In October 2021, the Criminal Appeal Office confirmed Wayne Couzens has sought leave to appeal against his sentence. It would be no surprise if leave to appeal was granted by the Single Judge (if, indeed, it is not referred to the Full Court which is also a possibility), with the applicant arguing, inter alia, that the way that Fulford LJ constructed the whole life order was novel and without precedent in that he imposed such an order in a type of case that does not come within the examples adumbrated in Sch 21, and as a result, the Court of Appeal ought to examine this approach and rule whether or not it is permissible. Given Fulford LJ’s seniority as the most experienced specialist criminal judge in the country, any appeal would likely be heard by the Lord Chief Justice, perhaps alongside the President of the Queen’s Bench Division, and Holroyde LJ.
However, even if leave to appeal sentence were granted, it is difficult to see how that appeal would be allowed with a lower sentence imposed in lieu of the whole life order, now that the full, terrible extent of the offending has come to light. Even if the Court of Appeal was to disagree with either the approach to Sch 21 taken by Fulford LJ or with his reasoning that the offences committed in this case were of equal seriousness as a murder carried out for the purpose of advancing a political, religious, racial or ideological cause, it is clear the offending against Sarah Everard was in an exceptional category, a category almost on its own.
A core principle underpinning whole life orders – emphasised by the Court of Appeal many times – is that the individual case should not be on the borderline, that is to say it should be clear that the harshest sentence in the jurisdiction is warranted (see for example R v Jones  2 Crim App R (S) 19, per Lord Philips CJ at para 10). Indeed, Fulford LJ is familiar with that principle, having sentenced David Oakes in 2012 to a whole life order (David Oakes v R  EWCA Crim 2435), reasoning that, “given the nature of these crimes, the result is inevitable.”
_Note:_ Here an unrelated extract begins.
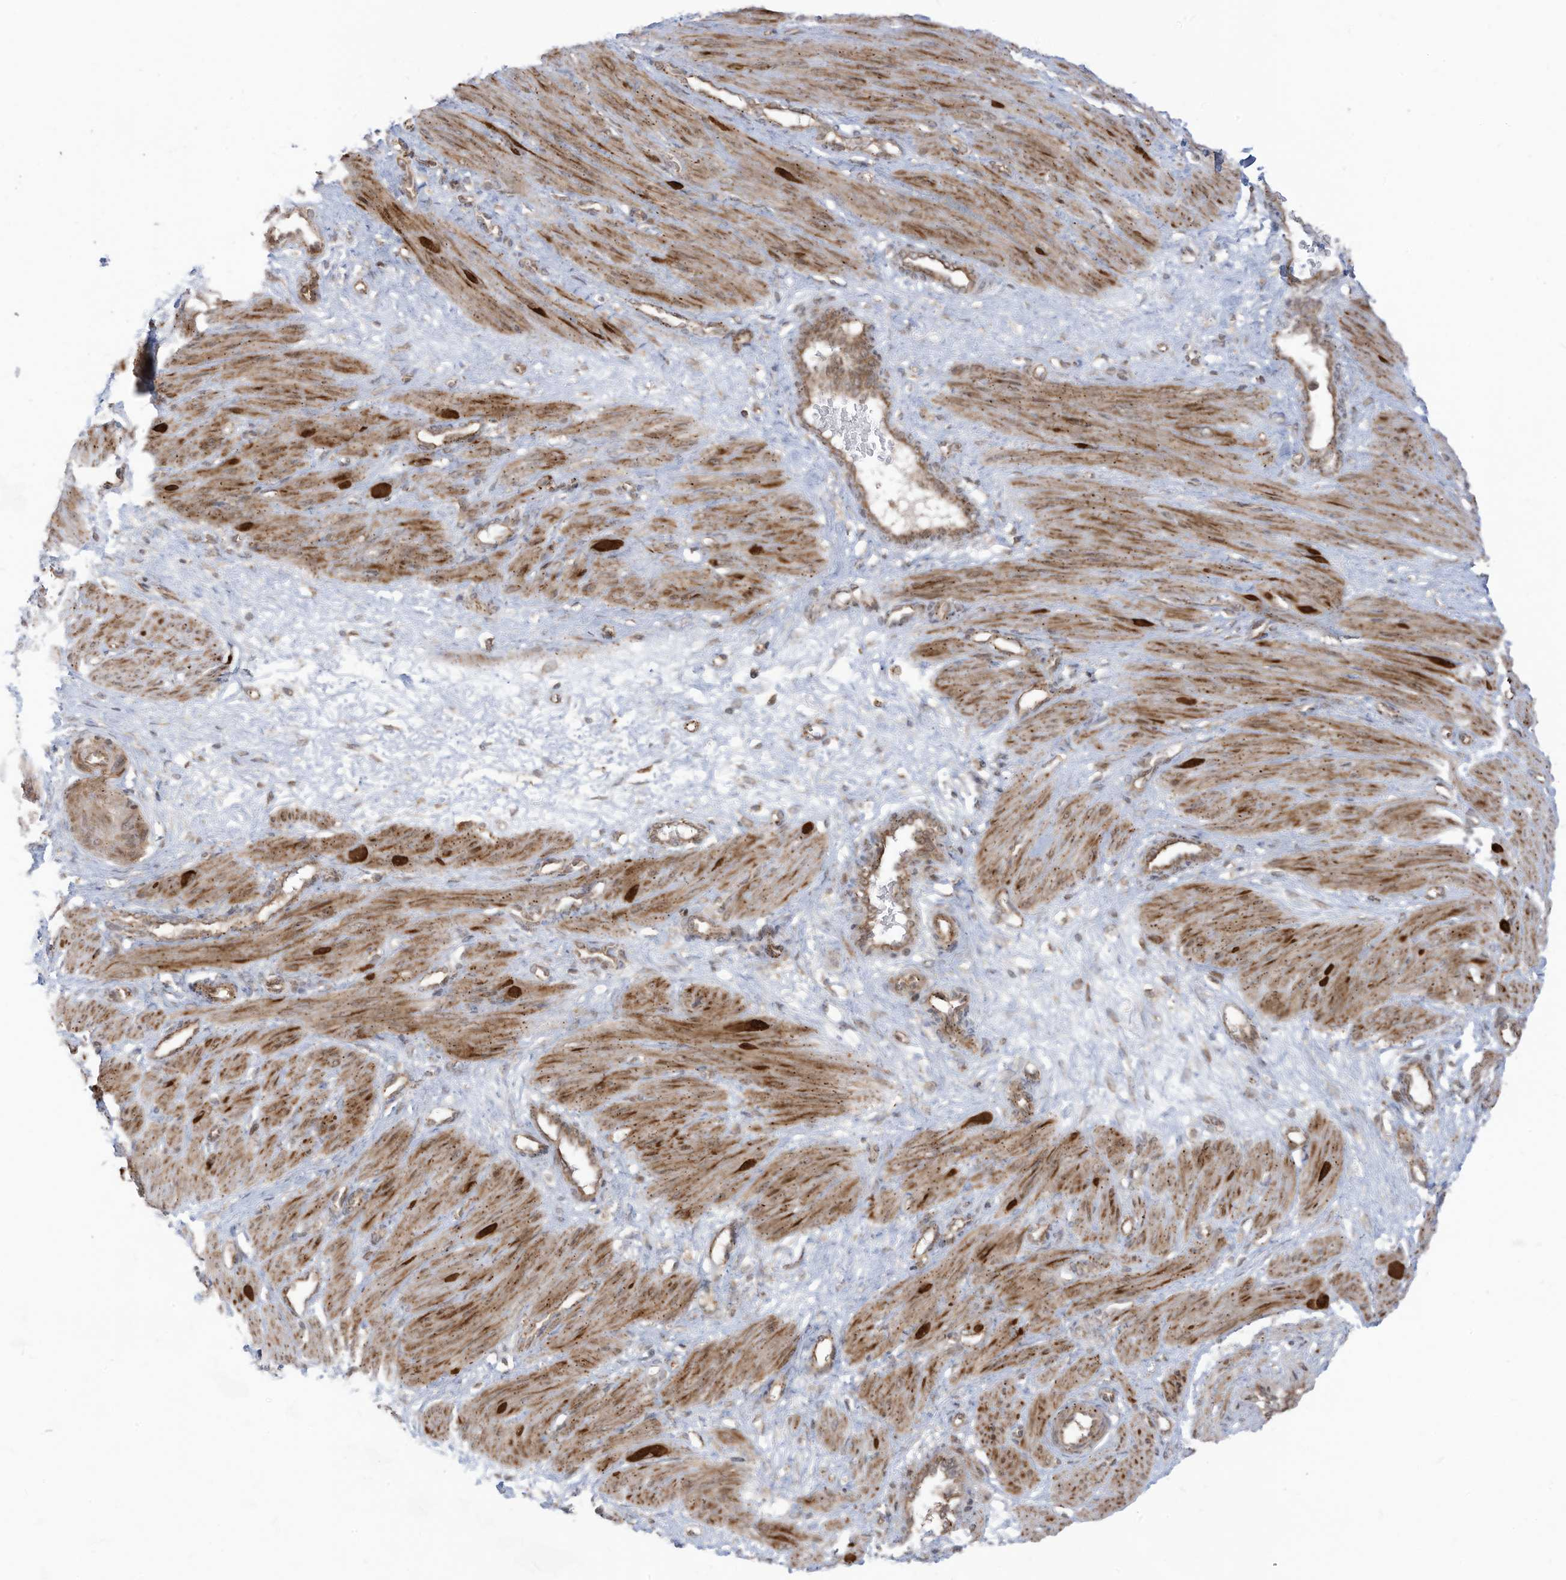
{"staining": {"intensity": "moderate", "quantity": ">75%", "location": "cytoplasmic/membranous"}, "tissue": "smooth muscle", "cell_type": "Smooth muscle cells", "image_type": "normal", "snomed": [{"axis": "morphology", "description": "Normal tissue, NOS"}, {"axis": "topography", "description": "Endometrium"}], "caption": "DAB (3,3'-diaminobenzidine) immunohistochemical staining of benign smooth muscle reveals moderate cytoplasmic/membranous protein positivity in approximately >75% of smooth muscle cells. The staining is performed using DAB (3,3'-diaminobenzidine) brown chromogen to label protein expression. The nuclei are counter-stained blue using hematoxylin.", "gene": "TRIM67", "patient": {"sex": "female", "age": 33}}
Whilst it was clear intuitively that the crimes committed by Wayne Couzens were well over that borderline, it required strong and cogent reasoning from the sentencing judge so that an unimpeachably just outcome could be imposed. That reasoning was delivered in September 2021, and, as a result, barring an unforeseen circumstance, it is difficult to see how the applicant will ever be released from custody, even if the Court of Appeal were to agree with that reasoning.